▶ _Source_:
* BEGIN *
Pallant House Gallery

by Adrian Tahourdin


 


Pallant House Gallery in Chichester was opened just thirty years ago yet it can rightly claim to be “one of the most important galleries for British modern art in the country”. The bulk of the collection is housed in a discreet and airy modern extension designed by the architects Long and Kentish together with Professor Colin St John Wilson, the subject of one of the portraits on display - by William Coldstream.


 


Pallant House itself, a beautiful Queen Anne town house, sits in the shadow of the cathedral and was built for Henry “Lisbon” Peckham, his nickname alluding to Peckham’s interests in the Portuguese wine trade. One room is given over to eighteenth-century works: porcelain and glass, a couple of works by George Romney. There is also a remarkable bronze bust of Charles I by Hubert Le Sueur, dating from c.1637; the bust was presented to the city during the reign of Charles II “in recognition of its role as a monarchist stronghold during the Civil War”.
* END *
▶ _Material provided_:
* BEGIN *
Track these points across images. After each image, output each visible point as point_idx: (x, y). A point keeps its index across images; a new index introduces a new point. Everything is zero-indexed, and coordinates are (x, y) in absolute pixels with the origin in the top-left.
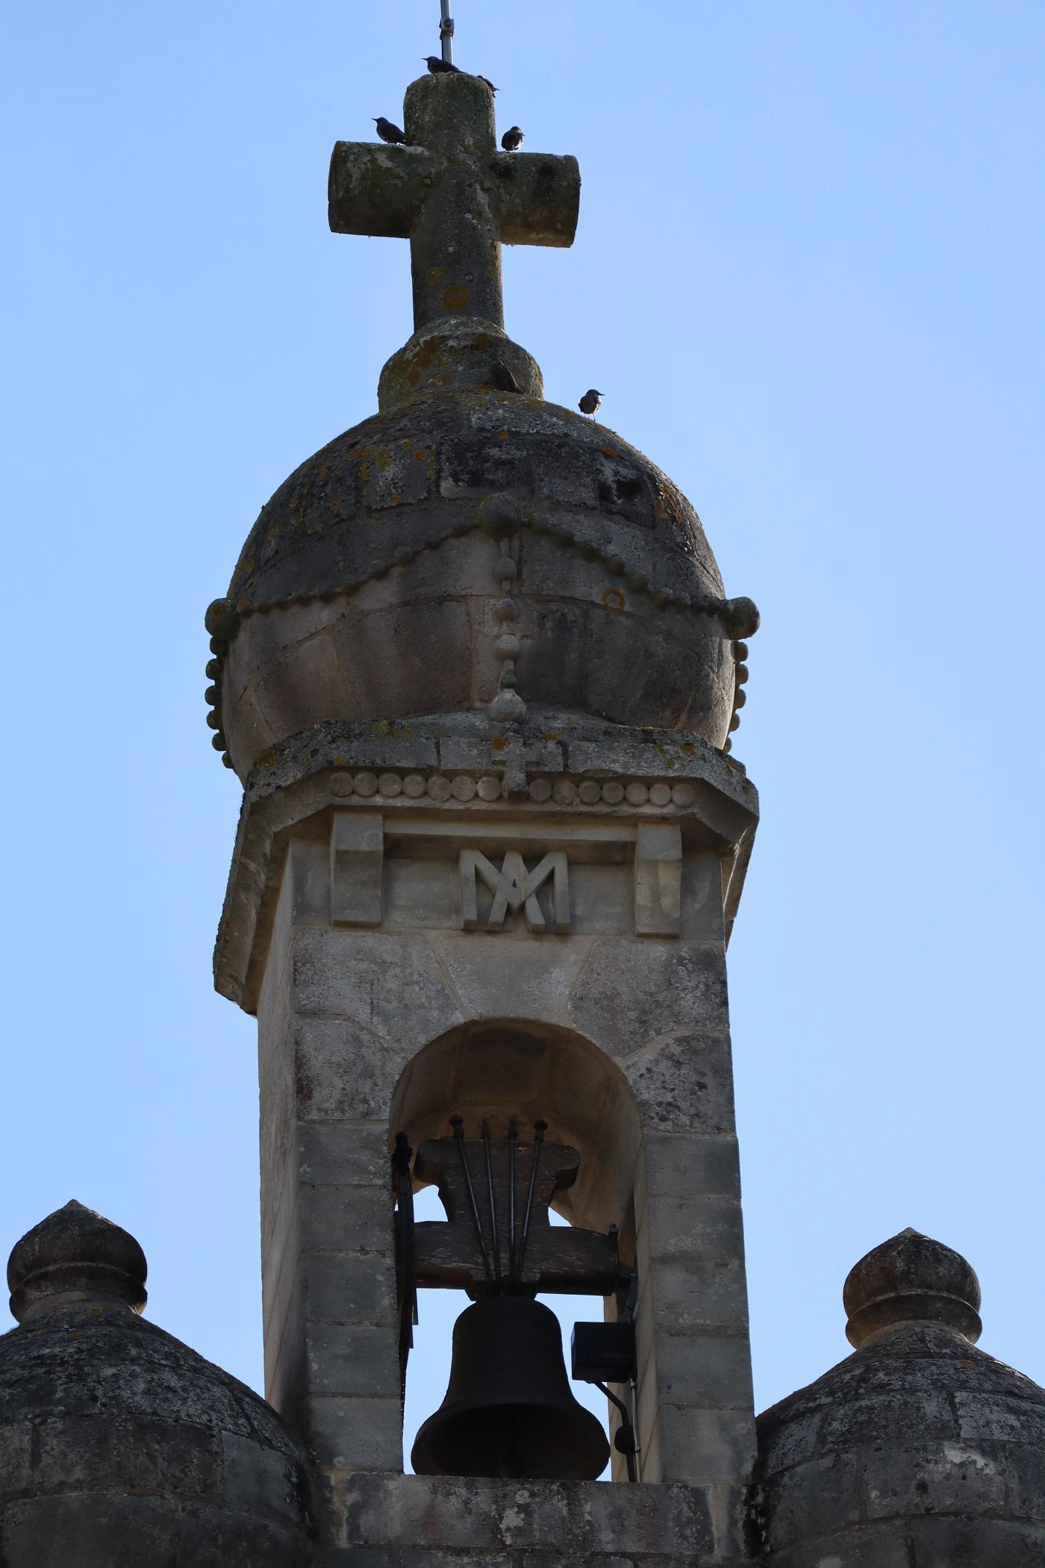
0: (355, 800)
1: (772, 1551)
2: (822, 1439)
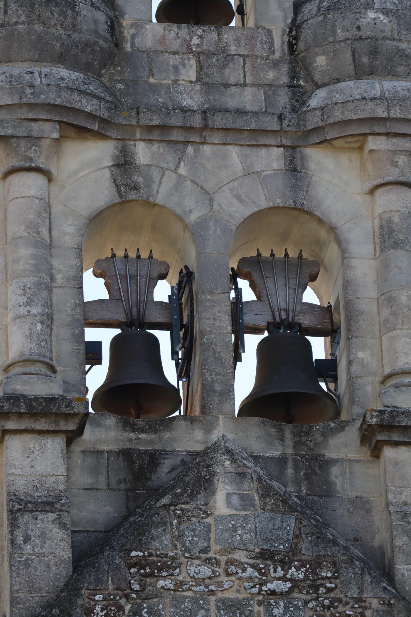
* END *
▶ _What this exercise asks_:
1. From the Pallant House Gallery text, transcribe the passage starting at "Pallant House Gallery in" and ending at "by William Coldstream.".
2. According to the Pallant House Gallery text, why was the bronze bust of Charles I presented to the city? Answer in one to three sentences.
3. In the Pallant House Gallery text, who designed the modern extension that houses most of the collection?

▶ _Results in order_:
1.
Pallant House Gallery in Chichester was opened just thirty years ago yet it can rightly claim to be “one of the most important galleries for British modern art in the country”. The bulk of the collection is housed in a discreet and airy modern extension designed by the architects Long and Kentish together with Professor Colin St John Wilson, the subject of one of the portraits on display - by William Coldstream.

2. The bust was presented to the city during the reign of Charles II in recognition of the city's role as a monarchist stronghold during the Civil War.

3. The architects Long and Kentish, together with Professor Colin St John Wilson.